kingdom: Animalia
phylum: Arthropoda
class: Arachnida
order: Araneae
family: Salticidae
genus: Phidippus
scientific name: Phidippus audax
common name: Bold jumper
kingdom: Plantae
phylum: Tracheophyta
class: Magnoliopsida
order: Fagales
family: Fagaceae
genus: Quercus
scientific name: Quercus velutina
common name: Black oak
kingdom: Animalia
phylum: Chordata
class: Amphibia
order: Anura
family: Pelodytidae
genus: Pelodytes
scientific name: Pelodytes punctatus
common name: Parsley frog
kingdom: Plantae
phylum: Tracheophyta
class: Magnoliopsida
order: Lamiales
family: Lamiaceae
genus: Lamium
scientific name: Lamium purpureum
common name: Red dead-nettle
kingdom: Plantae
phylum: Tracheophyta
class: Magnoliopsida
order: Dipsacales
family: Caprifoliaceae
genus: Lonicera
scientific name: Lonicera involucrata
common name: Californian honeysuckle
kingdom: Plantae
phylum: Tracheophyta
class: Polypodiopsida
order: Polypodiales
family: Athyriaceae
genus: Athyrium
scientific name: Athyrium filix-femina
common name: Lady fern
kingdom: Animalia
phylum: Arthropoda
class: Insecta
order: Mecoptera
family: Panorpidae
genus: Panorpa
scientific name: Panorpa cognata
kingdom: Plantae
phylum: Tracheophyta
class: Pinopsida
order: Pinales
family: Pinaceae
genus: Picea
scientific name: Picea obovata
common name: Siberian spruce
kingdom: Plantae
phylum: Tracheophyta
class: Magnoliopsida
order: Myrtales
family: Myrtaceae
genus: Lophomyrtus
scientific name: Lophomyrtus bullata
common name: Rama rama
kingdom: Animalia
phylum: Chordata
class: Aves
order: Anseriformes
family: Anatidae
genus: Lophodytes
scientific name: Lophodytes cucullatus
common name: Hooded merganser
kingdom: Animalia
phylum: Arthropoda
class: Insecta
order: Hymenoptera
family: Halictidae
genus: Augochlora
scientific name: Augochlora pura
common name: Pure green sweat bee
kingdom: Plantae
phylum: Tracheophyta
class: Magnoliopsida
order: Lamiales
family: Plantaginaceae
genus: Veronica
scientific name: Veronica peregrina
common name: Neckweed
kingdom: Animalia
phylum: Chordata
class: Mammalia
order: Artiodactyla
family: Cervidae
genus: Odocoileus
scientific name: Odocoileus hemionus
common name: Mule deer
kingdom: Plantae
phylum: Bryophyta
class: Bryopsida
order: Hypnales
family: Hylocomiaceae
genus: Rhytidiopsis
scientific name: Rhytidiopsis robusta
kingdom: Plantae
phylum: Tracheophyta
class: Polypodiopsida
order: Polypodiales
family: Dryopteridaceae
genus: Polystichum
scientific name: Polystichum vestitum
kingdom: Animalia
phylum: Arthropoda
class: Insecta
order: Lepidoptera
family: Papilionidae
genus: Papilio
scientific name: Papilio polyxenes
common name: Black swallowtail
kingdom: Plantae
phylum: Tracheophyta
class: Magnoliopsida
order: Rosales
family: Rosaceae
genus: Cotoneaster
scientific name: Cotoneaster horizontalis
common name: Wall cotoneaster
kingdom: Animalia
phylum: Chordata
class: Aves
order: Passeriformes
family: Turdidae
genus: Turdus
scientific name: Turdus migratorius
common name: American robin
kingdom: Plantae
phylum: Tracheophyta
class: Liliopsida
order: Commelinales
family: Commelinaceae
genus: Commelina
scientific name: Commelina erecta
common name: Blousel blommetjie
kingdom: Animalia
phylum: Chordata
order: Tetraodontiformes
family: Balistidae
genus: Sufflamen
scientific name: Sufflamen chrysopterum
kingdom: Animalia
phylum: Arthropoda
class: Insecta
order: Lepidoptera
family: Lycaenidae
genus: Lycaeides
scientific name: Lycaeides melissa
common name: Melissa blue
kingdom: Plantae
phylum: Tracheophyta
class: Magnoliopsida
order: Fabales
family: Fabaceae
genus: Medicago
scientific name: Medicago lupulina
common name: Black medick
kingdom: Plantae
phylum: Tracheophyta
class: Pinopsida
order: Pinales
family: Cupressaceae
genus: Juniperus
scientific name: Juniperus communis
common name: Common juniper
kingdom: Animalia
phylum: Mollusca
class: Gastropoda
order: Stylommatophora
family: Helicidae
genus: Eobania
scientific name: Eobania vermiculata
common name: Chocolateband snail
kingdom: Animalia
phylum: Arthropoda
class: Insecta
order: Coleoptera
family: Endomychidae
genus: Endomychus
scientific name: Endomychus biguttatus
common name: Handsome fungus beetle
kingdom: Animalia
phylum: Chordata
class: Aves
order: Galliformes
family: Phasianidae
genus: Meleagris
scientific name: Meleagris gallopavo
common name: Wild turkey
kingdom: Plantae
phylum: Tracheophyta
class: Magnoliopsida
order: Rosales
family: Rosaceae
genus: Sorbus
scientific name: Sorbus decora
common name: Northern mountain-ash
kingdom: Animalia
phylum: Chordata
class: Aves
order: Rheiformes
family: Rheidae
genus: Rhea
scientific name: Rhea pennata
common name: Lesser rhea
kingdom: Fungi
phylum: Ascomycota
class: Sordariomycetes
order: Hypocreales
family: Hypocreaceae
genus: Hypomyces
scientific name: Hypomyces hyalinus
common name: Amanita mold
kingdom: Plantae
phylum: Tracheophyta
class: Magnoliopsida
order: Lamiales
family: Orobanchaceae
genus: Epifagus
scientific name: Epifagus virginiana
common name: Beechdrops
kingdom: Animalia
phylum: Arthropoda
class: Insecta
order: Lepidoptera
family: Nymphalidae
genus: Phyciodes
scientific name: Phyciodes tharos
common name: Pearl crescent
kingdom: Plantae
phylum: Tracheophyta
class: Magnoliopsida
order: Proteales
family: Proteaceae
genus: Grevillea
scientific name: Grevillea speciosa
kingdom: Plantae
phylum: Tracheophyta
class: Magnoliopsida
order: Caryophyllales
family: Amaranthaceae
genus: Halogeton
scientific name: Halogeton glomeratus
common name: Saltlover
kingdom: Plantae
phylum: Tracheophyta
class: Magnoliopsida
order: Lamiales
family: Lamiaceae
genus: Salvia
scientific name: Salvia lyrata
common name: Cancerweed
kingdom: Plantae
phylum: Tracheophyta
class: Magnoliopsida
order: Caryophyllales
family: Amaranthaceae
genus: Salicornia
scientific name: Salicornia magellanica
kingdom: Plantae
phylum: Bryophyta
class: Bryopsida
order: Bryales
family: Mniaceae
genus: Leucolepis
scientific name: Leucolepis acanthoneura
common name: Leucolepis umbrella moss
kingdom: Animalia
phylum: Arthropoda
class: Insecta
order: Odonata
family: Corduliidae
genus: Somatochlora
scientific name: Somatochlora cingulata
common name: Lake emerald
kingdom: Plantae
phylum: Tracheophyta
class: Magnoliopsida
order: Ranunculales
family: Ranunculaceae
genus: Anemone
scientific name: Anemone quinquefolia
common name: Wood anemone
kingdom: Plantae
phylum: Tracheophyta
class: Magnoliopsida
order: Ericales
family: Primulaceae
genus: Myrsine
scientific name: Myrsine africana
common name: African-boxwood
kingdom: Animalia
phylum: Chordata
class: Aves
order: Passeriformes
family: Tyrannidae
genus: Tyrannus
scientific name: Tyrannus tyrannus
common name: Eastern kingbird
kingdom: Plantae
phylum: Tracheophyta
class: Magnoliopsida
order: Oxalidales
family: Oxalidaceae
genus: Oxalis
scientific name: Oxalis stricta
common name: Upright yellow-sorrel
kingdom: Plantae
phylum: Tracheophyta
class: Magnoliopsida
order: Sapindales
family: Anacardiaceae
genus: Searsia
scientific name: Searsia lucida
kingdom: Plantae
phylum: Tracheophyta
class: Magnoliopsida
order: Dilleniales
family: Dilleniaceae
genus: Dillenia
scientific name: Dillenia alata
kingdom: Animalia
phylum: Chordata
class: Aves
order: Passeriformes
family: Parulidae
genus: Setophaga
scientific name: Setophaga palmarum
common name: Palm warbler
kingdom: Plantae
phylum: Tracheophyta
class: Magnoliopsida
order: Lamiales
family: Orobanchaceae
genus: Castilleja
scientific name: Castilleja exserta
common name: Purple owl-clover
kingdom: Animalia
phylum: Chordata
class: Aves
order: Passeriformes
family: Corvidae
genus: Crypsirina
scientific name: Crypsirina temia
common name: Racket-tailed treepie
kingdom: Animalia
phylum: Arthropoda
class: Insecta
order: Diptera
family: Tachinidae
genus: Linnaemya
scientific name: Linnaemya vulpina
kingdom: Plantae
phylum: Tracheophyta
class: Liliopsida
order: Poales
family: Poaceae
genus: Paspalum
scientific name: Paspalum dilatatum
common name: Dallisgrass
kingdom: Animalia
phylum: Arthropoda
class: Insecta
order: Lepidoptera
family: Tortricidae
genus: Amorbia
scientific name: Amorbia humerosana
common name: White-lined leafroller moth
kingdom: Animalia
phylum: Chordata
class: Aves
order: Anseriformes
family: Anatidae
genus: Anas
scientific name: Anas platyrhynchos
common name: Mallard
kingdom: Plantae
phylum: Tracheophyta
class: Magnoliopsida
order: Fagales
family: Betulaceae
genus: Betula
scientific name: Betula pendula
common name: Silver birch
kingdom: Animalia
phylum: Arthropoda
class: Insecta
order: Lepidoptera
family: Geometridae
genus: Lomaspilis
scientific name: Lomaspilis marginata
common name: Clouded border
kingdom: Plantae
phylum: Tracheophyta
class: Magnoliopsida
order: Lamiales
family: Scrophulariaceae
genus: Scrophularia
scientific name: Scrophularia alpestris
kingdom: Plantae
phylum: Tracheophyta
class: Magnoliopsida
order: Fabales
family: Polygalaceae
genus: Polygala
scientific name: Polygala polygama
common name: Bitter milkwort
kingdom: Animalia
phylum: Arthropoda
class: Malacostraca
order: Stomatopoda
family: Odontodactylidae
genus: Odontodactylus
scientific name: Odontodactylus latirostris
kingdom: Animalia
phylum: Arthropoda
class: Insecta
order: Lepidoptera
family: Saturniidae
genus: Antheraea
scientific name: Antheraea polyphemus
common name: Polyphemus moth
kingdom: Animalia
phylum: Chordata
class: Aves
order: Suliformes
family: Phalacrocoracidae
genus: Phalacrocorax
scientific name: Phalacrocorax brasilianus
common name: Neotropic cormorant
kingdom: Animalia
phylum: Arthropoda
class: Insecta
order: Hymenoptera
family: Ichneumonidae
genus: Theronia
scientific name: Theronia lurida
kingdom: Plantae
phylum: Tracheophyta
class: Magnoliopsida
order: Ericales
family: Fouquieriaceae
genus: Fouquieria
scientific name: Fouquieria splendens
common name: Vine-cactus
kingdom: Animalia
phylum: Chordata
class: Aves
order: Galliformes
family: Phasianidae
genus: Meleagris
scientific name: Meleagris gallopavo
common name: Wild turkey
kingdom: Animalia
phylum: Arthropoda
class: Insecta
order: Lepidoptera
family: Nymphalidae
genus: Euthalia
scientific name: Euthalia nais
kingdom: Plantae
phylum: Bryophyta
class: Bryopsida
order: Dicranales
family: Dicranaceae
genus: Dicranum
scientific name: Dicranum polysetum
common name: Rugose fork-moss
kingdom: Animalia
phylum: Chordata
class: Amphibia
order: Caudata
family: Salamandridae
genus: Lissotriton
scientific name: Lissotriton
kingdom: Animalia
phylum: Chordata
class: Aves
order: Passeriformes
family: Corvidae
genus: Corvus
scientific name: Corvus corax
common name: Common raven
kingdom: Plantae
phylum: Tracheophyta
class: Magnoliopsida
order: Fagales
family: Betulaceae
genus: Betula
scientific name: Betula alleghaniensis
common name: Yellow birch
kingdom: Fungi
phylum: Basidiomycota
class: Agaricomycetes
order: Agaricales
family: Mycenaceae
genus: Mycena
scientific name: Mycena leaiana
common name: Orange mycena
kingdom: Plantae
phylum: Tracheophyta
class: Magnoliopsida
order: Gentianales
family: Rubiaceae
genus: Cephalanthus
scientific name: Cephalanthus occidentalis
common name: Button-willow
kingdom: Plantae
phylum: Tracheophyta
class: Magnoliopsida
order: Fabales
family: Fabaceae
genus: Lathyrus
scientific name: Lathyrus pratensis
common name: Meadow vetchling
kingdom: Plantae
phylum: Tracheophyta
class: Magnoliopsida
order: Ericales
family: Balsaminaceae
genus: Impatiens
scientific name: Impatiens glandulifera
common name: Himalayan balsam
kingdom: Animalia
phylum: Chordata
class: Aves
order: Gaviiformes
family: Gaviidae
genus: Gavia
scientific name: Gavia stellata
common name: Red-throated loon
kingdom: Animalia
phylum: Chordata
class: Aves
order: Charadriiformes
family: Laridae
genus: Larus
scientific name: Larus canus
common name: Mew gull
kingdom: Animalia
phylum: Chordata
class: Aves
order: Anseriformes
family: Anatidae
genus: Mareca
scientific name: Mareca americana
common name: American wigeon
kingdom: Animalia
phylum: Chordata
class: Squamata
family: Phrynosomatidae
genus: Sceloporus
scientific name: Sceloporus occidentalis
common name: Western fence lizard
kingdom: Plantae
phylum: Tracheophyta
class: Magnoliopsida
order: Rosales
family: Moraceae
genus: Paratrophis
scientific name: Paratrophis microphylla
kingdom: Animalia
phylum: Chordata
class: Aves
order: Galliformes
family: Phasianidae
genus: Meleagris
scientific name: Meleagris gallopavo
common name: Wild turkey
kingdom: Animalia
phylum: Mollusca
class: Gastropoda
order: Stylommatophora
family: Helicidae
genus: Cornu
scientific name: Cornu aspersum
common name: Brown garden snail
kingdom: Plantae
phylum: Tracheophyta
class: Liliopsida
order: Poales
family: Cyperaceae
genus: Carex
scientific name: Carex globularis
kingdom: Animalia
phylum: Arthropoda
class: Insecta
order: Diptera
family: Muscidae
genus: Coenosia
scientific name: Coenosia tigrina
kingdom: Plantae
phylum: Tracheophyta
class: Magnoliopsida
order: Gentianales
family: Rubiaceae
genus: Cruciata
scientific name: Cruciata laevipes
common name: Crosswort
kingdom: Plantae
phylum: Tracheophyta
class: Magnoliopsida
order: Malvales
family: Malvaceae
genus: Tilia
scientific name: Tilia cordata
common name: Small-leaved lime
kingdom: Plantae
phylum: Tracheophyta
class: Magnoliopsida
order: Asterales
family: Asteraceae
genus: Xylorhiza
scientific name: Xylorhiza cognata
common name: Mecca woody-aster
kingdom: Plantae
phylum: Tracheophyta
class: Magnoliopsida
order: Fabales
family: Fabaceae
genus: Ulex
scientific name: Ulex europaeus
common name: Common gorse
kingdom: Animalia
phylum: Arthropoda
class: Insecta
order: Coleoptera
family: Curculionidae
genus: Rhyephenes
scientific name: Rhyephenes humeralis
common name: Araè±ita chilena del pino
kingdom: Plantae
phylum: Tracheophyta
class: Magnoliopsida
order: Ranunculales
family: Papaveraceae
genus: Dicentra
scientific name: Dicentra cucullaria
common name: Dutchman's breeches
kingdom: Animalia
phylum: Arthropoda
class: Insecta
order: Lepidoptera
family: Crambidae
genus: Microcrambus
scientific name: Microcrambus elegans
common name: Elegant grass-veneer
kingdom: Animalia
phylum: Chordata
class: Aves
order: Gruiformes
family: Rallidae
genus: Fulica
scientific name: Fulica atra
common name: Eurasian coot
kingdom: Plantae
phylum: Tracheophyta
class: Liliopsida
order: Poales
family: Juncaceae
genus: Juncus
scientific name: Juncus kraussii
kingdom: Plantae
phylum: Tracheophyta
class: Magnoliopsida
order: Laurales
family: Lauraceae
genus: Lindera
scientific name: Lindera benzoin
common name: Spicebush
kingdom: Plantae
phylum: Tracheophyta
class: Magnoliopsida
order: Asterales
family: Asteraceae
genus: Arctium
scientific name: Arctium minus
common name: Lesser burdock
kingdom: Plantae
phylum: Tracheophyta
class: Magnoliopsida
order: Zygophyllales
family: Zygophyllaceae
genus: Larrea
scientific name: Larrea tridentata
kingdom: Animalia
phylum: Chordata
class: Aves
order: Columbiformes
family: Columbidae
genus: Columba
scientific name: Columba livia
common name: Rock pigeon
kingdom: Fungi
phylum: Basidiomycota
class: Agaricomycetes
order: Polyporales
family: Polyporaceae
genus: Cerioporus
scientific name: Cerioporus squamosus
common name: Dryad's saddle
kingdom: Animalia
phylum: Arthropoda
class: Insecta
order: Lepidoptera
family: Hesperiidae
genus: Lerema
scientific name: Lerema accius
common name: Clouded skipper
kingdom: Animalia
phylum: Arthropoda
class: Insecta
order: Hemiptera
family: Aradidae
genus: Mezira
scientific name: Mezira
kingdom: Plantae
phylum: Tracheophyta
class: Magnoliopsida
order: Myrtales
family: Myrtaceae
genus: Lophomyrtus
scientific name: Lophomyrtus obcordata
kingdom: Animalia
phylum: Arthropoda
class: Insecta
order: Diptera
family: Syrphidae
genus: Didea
==================================================
Task statement —
Copy the data word for word, from its first line through the line that contains "family: Halictidae", with both of those lines included.

Task result —
kingdom: Animalia
phylum: Arthropoda
class: Arachnida
order: Araneae
family: Salticidae
genus: Phidippus
scientific name: Phidippus audax
common name: Bold jumper
kingdom: Plantae
phylum: Tracheophyta
class: Magnoliopsida
order: Fagales
family: Fagaceae
genus: Quercus
scientific name: Quercus velutina
common name: Black oak
kingdom: Animalia
phylum: Chordata
class: Amphibia
order: Anura
family: Pelodytidae
genus: Pelodytes
scientific name: Pelodytes punctatus
common name: Parsley frog
kingdom: Plantae
phylum: Tracheophyta
class: Magnoliopsida
order: Lamiales
family: Lamiaceae
genus: Lamium
scientific name: Lamium purpureum
common name: Red dead-nettle
kingdom: Plantae
phylum: Tracheophyta
class: Magnoliopsida
order: Dipsacales
family: Caprifoliaceae
genus: Lonicera
scientific name: Lonicera involucrata
common name: Californian honeysuckle
kingdom: Plantae
phylum: Tracheophyta
class: Polypodiopsida
order: Polypodiales
family: Athyriaceae
genus: Athyrium
scientific name: Athyrium filix-femina
common name: Lady fern
kingdom: Animalia
phylum: Arthropoda
class: Insecta
order: Mecoptera
family: Panorpidae
genus: Panorpa
scientific name: Panorpa cognata
kingdom: Plantae
phylum: Tracheophyta
class: Pinopsida
order: Pinales
family: Pinaceae
genus: Picea
scientific name: Picea obovata
common name: Siberian spruce
kingdom: Plantae
phylum: Tracheophyta
class: Magnoliopsida
order: Myrtales
family: Myrtaceae
genus: Lophomyrtus
scientific name: Lophomyrtus bullata
common name: Rama rama
kingdom: Animalia
phylum: Chordata
class: Aves
order: Anseriformes
family: Anatidae
genus: Lophodytes
scientific name: Lophodytes cucullatus
common name: Hooded merganser
kingdom: Animalia
phylum: Arthropoda
class: Insecta
order: Hymenoptera
family: Halictidae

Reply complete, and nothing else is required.